● **Aim of the exercise**: Count the lines in the items below that contain the string "Wall", matching case exactly, and give only the number.

[Saved data entries]
Content starts

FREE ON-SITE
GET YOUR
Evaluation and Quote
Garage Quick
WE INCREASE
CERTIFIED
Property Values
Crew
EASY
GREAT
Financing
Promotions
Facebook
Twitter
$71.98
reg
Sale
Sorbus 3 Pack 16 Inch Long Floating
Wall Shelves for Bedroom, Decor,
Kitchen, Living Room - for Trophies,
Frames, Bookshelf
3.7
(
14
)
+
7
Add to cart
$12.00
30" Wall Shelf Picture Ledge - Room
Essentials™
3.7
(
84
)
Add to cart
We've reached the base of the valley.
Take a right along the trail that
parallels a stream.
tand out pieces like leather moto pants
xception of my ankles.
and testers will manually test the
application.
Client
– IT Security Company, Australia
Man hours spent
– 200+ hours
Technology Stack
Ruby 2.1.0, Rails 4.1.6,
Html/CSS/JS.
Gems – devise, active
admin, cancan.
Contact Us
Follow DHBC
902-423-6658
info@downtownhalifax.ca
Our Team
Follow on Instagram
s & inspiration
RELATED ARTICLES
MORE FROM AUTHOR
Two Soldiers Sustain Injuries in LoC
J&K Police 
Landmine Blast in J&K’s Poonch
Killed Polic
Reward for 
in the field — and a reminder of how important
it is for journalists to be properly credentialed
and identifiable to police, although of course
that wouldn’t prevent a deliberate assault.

Content ends

● **Written answer**: 2